▶ Your assignment
Write out the records again, exactly. Nothing may be dropped.

▶ Raw data

= Beginning of Section =

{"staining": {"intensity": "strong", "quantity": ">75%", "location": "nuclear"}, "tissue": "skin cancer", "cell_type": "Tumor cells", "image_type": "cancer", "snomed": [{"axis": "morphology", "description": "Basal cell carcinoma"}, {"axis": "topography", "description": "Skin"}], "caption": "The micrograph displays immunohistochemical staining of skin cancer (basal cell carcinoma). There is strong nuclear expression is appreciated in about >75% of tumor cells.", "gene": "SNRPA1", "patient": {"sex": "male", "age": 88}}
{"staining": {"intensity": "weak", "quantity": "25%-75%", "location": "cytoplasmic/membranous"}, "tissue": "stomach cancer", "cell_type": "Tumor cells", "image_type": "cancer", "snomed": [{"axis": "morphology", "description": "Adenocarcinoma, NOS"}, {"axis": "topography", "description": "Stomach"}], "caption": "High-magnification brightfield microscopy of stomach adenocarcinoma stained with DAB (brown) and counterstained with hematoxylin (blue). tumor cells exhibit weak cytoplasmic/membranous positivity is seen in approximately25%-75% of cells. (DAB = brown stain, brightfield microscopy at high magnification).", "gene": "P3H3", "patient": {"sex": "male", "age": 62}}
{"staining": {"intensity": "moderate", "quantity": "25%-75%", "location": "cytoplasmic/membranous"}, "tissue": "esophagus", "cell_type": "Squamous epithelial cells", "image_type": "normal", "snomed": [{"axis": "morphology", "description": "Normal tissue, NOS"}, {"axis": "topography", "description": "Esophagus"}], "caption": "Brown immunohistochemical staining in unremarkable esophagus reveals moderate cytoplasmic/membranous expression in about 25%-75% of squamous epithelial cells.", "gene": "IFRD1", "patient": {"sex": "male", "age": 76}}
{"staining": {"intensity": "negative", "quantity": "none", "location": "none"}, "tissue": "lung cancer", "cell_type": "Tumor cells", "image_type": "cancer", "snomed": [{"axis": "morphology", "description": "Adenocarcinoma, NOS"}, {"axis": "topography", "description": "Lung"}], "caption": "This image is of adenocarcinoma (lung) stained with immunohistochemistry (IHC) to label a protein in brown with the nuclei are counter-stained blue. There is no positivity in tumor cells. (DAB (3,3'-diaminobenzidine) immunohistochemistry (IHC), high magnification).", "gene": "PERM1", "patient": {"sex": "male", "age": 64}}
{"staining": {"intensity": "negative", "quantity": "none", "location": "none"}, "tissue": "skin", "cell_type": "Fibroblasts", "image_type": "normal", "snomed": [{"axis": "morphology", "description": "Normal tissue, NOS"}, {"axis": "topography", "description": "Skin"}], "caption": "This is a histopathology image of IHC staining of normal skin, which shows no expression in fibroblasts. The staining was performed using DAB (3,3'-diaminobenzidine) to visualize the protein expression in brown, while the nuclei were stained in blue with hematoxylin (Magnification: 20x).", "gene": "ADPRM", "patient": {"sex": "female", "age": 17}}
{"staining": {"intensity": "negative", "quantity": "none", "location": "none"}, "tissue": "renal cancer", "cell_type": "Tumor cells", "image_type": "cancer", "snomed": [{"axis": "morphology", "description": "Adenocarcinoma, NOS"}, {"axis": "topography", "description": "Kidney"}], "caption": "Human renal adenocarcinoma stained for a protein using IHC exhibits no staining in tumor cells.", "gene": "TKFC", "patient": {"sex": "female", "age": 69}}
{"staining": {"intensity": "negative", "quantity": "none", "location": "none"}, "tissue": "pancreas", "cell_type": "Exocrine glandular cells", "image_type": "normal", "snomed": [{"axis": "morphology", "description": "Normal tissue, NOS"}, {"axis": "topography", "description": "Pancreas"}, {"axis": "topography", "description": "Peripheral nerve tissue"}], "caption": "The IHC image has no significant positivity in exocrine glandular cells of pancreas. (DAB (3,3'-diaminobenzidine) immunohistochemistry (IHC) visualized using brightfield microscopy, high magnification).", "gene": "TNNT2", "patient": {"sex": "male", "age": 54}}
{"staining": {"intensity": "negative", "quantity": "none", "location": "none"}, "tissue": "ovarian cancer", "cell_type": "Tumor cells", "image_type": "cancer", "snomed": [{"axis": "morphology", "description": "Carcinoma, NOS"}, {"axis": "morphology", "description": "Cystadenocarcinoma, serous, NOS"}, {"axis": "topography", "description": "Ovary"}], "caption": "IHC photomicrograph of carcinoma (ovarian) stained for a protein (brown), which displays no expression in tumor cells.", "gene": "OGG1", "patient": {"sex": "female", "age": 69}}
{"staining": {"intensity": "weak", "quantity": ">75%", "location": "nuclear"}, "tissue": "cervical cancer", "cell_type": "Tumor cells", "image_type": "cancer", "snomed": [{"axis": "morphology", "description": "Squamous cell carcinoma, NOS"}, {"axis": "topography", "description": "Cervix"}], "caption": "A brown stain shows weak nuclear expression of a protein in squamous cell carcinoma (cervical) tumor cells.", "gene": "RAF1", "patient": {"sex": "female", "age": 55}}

= End of Section =

▶ Output for this task
{"staining": {"intensity": "strong", "quantity": ">75%", "location": "nuclear"}, "tissue": "skin cancer", "cell_type": "Tumor cells", "image_type": "cancer", "snomed": [{"axis": "morphology", "description": "Basal cell carcinoma"}, {"axis": "topography", "description": "Skin"}], "caption": "The micrograph displays immunohistochemical staining of skin cancer (basal cell carcinoma). There is strong nuclear expression is appreciated in about >75% of tumor cells.", "gene": "SNRPA1", "patient": {"sex": "male", "age": 88}}
{"staining": {"intensity": "weak", "quantity": "25%-75%", "location": "cytoplasmic/membranous"}, "tissue": "stomach cancer", "cell_type": "Tumor cells", "image_type": "cancer", "snomed": [{"axis": "morphology", "description": "Adenocarcinoma, NOS"}, {"axis": "topography", "description": "Stomach"}], "caption": "High-magnification brightfield microscopy of stomach adenocarcinoma stained with DAB (brown) and counterstained with hematoxylin (blue). tumor cells exhibit weak cytoplasmic/membranous positivity is seen in approximately25%-75% of cells. (DAB = brown stain, brightfield microscopy at high magnification).", "gene": "P3H3", "patient": {"sex": "male", "age": 62}}
{"staining": {"intensity": "moderate", "quantity": "25%-75%", "location": "cytoplasmic/membranous"}, "tissue": "esophagus", "cell_type": "Squamous epithelial cells", "image_type": "normal", "snomed": [{"axis": "morphology", "description": "Normal tissue, NOS"}, {"axis": "topography", "description": "Esophagus"}], "caption": "Brown immunohistochemical staining in unremarkable esophagus reveals moderate cytoplasmic/membranous expression in about 25%-75% of squamous epithelial cells.", "gene": "IFRD1", "patient": {"sex": "male", "age": 76}}
{"staining": {"intensity": "negative", "quantity": "none", "location": "none"}, "tissue": "lung cancer", "cell_type": "Tumor cells", "image_type": "cancer", "snomed": [{"axis": "morphology", "description": "Adenocarcinoma, NOS"}, {"axis": "topography", "description": "Lung"}], "caption": "This image is of adenocarcinoma (lung) stained with immunohistochemistry (IHC) to label a protein in brown with the nuclei are counter-stained blue. There is no positivity in tumor cells. (DAB (3,3'-diaminobenzidine) immunohistochemistry (IHC), high magnification).", "gene": "PERM1", "patient": {"sex": "male", "age": 64}}
{"staining": {"intensity": "negative", "quantity": "none", "location": "none"}, "tissue": "skin", "cell_type": "Fibroblasts", "image_type": "normal", "snomed": [{"axis": "morphology", "description": "Normal tissue, NOS"}, {"axis": "topography", "description": "Skin"}], "caption": "This is a histopathology image of IHC staining of normal skin, which shows no expression in fibroblasts. The staining was performed using DAB (3,3'-diaminobenzidine) to visualize the protein expression in brown, while the nuclei were stained in blue with hematoxylin (Magnification: 20x).", "gene": "ADPRM", "patient": {"sex": "female", "age": 17}}
{"staining": {"intensity": "negative", "quantity": "none", "location": "none"}, "tissue": "renal cancer", "cell_type": "Tumor cells", "image_type": "cancer", "snomed": [{"axis": "morphology", "description": "Adenocarcinoma, NOS"}, {"axis": "topography", "description": "Kidney"}], "caption": "Human renal adenocarcinoma stained for a protein using IHC exhibits no staining in tumor cells.", "gene": "TKFC", "patient": {"sex": "female", "age": 69}}
{"staining": {"intensity": "negative", "quantity": "none", "location": "none"}, "tissue": "pancreas", "cell_type": "Exocrine glandular cells", "image_type": "normal", "snomed": [{"axis": "morphology", "description": "Normal tissue, NOS"}, {"axis": "topography", "description": "Pancreas"}, {"axis": "topography", "description": "Peripheral nerve tissue"}], "caption": "The IHC image has no significant positivity in exocrine glandular cells of pancreas. (DAB (3,3'-diaminobenzidine) immunohistochemistry (IHC) visualized using brightfield microscopy, high magnification).", "gene": "TNNT2", "patient": {"sex": "male", "age": 54}}
{"staining": {"intensity": "negative", "quantity": "none", "location": "none"}, "tissue": "ovarian cancer", "cell_type": "Tumor cells", "image_type": "cancer", "snomed": [{"axis": "morphology", "description": "Carcinoma, NOS"}, {"axis": "morphology", "description": "Cystadenocarcinoma, serous, NOS"}, {"axis": "topography", "description": "Ovary"}], "caption": "IHC photomicrograph of carcinoma (ovarian) stained for a protein (brown), which displays no expression in tumor cells.", "gene": "OGG1", "patient": {"sex": "female", "age": 69}}
{"staining": {"intensity": "weak", "quantity": ">75%", "location": "nuclear"}, "tissue": "cervical cancer", "cell_type": "Tumor cells", "image_type": "cancer", "snomed": [{"axis": "morphology", "description": "Squamous cell carcinoma, NOS"}, {"axis": "topography", "description": "Cervix"}], "caption": "A brown stain shows weak nuclear expression of a protein in squamous cell carcinoma (cervical) tumor cells.", "gene": "RAF1", "patient": {"sex": "female", "age": 55}}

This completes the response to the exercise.